Но так было только одно мгновение. Я вскочил, встряхивая с себя сладкий соблазн. Пусть это будет трусостью или мещанством, как говорит моя матушка, — но я не хотел бы заглянуть в лицо тому, что спрятано за разумом. И в эту ночь я заснул совсем как маленький мальчик, не тяготясь своим неведением.
Глава восьмая
ДВЕ «ИСТОРИИ БОЛЕЗНИ»
Проснувшись, я сразу вспомнил полученный от Фёрстера листок и поставленную передо мной задачу. Она не была похожа ни на что, задававшееся нам в университетских клиниках.

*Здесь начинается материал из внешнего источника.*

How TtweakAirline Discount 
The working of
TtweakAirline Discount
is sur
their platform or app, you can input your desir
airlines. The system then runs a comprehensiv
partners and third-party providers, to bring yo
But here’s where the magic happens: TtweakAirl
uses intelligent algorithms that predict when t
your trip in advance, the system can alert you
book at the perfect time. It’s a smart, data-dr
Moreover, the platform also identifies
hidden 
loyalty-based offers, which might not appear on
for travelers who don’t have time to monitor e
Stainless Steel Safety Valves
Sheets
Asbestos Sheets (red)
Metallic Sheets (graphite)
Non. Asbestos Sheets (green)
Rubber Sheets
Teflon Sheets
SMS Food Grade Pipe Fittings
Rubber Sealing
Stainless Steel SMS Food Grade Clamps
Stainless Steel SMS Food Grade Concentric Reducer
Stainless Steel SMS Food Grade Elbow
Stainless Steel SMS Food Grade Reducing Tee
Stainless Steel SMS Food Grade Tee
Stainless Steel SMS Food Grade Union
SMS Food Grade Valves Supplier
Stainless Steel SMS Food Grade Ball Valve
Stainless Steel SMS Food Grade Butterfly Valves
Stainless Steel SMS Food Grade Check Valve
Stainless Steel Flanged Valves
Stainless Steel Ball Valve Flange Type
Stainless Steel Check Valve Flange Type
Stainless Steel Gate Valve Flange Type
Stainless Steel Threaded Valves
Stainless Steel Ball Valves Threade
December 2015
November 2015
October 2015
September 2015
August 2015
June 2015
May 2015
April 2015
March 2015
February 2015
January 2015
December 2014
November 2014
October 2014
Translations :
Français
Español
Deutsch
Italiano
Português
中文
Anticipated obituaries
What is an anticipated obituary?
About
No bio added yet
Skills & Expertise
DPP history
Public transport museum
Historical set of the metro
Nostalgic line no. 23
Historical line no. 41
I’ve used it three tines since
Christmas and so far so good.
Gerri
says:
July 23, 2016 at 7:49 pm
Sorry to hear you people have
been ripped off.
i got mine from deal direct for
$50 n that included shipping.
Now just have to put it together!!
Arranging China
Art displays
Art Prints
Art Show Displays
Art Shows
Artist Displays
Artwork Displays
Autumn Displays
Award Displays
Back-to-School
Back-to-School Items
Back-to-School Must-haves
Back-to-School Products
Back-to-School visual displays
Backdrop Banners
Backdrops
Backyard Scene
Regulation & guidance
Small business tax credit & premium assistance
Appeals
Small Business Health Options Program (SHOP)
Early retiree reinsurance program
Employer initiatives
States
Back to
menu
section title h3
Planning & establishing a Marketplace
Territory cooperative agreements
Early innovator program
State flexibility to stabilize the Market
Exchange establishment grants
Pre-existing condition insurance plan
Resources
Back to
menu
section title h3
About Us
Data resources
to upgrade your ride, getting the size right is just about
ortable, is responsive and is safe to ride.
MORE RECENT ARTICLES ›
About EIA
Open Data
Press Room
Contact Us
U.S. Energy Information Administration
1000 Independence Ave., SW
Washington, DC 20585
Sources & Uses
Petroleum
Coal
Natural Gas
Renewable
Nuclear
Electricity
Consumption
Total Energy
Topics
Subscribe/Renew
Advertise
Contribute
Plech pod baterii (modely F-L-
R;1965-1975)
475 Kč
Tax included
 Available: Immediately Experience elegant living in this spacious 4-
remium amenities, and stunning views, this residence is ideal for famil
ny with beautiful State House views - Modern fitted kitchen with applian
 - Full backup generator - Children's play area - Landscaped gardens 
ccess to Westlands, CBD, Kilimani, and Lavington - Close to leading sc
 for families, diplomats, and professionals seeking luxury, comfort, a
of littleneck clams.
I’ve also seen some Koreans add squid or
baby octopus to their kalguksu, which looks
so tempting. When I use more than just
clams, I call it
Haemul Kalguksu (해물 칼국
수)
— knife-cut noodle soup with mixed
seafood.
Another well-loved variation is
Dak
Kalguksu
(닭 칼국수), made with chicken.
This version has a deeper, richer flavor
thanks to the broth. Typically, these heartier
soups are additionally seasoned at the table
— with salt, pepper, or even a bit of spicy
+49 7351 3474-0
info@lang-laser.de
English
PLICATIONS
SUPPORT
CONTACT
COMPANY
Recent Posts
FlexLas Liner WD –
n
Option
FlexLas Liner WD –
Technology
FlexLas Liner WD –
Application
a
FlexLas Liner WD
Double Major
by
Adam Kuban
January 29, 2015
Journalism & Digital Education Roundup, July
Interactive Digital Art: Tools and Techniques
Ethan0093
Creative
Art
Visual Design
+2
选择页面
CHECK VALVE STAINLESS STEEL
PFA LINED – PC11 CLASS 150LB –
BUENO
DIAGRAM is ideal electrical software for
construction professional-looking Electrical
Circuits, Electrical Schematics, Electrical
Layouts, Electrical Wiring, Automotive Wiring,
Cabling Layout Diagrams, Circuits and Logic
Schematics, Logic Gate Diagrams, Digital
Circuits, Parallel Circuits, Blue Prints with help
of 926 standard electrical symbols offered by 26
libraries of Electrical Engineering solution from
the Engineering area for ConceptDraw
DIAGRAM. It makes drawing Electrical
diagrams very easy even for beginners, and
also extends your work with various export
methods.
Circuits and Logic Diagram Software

Смутное ощущение чего-то ненаучного, дилетантского, похожее на внутренний стыд, зашевелилось во мне, когда я снова, очень внимательно, перечитал описание пяти больных. Как разобраться, что же тут, в этом описании, от болезни, а что от характера? И разве тут не описаны именно характеры человеческие, а не их болезни? Но если здесь принято называть «историей болезни» описание скверных и тяжелых характеров, так пусть будет по-ихнему, тем легче решить задачу! Двое из описанных пациентов заинтересовали меня больше всего — Меркулова и Ткаченко, может быть потому, что о них я слышал на конференции. Подсев к письменному столу, я снова внимательно перечел эти две рубрики, схватил ручку и приписал в графе о Меркуловой: «Ярко выраженный характер законченного эгоиста», а в графе о Ткаченко: «Издерганный, вечно рефлектирующий тип крайнего индивидуалиста, потерявшего всякую природную непосредственность».